A very good friend and past life sister, her Craft name is Little Rabbit, had sent me some feathers and bones from a reclaimed turkey farm on the East Coast of the United States. "I was told to send these to you," she informed me. "You'll know what to do with them."
Preparing to teach class tonight, I was straightening up the office, putting things away rather than simply setting them aside, when I came across the feathers and bones. Little Rabbit had also sent me some loose feathers in a box and I figured it made sense to keep all of them together. The instant that I picked up the Ziploc bag containing the larger of the two bones, it was immediately clear that it did not like the idea of sitting in the box. Sometimes the shift in energy is pretty subtle, but this was very intense.

Ripening cherries hang from one of our cherry trees.

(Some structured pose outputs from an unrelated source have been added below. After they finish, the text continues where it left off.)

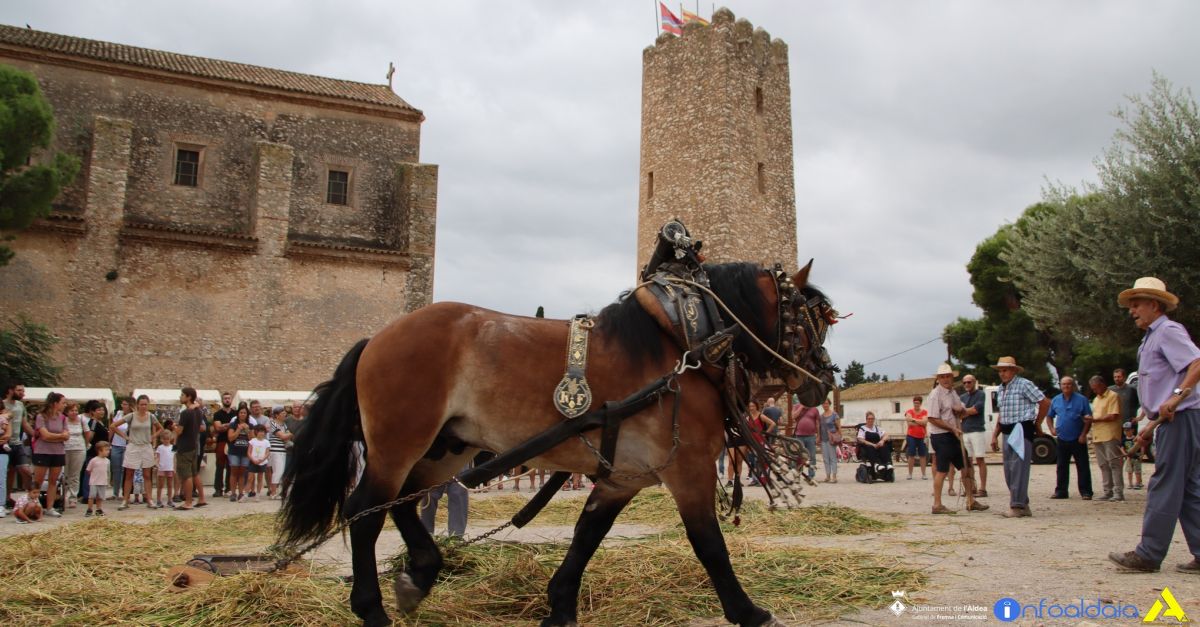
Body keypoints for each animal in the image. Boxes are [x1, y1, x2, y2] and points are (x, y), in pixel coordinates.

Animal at [279, 258, 835, 624]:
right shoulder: (689, 469)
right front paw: (747, 610)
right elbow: (710, 546)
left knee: (402, 502)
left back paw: (422, 573)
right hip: (398, 444)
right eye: (812, 324)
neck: (687, 346)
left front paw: (560, 603)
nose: (825, 381)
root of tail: (378, 338)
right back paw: (372, 608)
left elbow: (587, 535)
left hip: (446, 449)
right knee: (365, 512)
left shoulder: (623, 476)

Thinking that it might like things better if I removed it from the plastic bag and let it rest loose among the feathers, only to once more be hit with the overwhelming sense of wrongness" regarding leaving the bone in the box. I suddenly saw a vision of a freshly dug hole in the ground lined with feathers. Knowing better than to question such things, I picked up the bags of feathers and bones and headed out for the yard, feeling myself directed toward one the old cherry trees that grow in our backyard.

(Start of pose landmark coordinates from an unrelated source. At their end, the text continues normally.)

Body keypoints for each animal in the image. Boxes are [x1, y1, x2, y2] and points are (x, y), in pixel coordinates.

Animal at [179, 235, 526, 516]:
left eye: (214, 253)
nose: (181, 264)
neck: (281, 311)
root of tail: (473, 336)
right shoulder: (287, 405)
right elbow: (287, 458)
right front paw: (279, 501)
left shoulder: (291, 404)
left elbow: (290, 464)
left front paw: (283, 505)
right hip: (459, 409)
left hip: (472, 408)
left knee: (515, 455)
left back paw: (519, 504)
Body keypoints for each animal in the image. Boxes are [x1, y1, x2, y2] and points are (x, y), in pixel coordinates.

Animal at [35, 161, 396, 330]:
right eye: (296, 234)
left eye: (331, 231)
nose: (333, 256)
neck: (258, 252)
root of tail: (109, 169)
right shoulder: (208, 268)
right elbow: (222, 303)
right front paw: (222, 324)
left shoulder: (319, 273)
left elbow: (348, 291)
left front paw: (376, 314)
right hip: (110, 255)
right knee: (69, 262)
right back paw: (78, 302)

The hole and the gardening tool that had been conveniently left in my path.
When working with the fae, you have to let go of your boundaries and work almost exclusively on a symbolic level. You'll miss half of what they have to share with you if you don't. In the photo above, you'll notice a nice pile of loose, dry earth beneath the blade of the hand tool in the upper right corner of the photograph. All of the dirt came out in that fashion, loose and crumbling, with the exception of one large solid piece that you can see in the left of the picture.
The dirt face that emerged from the hole.
What isn't apparent (I'm having some challenges with close-up photography since I broke one of my camera lenses on our honeymoon) is that the outline that you can almost make out around the "eyes" and "nose" forming the "face" is actually raised and extends from the rest of the earth. And the "nose" is actually an almost perfectly round piece that extends above even that. Had I been able to photograph it from another angle (instead of standing on a chair to get far enough away to capture it with my remaining telephoto lens) is that the face is just as obvious from every angle. It's three dimensional.
An interesting and symbolic stick that simply appeared on its own.
The very interesting, dark shaped stick that mysteriously appeared in the hole after it was dug was the key to what I was supposed to be doing. Noting how you can imagine that it's a tower of connected pieces? Having worked with the fae on numerous occasions, I've learned to understand them to a certain extent (with more than my share of missteps along the way) and this was their way of saying that I needed to integrate the energy of the bones and feathers into the faerie energy of the Pacific Northwest (the bones came from approximately 3,000 miles away) rather than burying them in the earth and releasing their spirits into the afterlife.
Feathers and bones.
So I placed the bones and feathers in the hole, tying their energy together, the bones teaching the feathers to connect with the earth and the feathers enabling the bones to emerge into the air, and prepared to bury them. It was then that I was told that I needed to ritually sever the energy from it's original location, a continent away."
Finding scissors when you need them the most.
The scissors went into the hole and were followed by a walnut shell half, nearly identical in shape to a "fae mask" that I'm crafting that's sitting on my desk in my home office. The dirt "face" went in as well, each item blessed and thanked for its part in the rite and then the hole was covered with loose dirt and a feather from the box was left on top of the mound. (Leaving a feather behind is sort of a tradition of mine when I bury something - I did the same thing when I laid the fossilized dog bone to rest back on Summer Solstice 2005.
Half of a walnut shell.
Then it was back inside to do some more work and to prepare for tonight's offline class.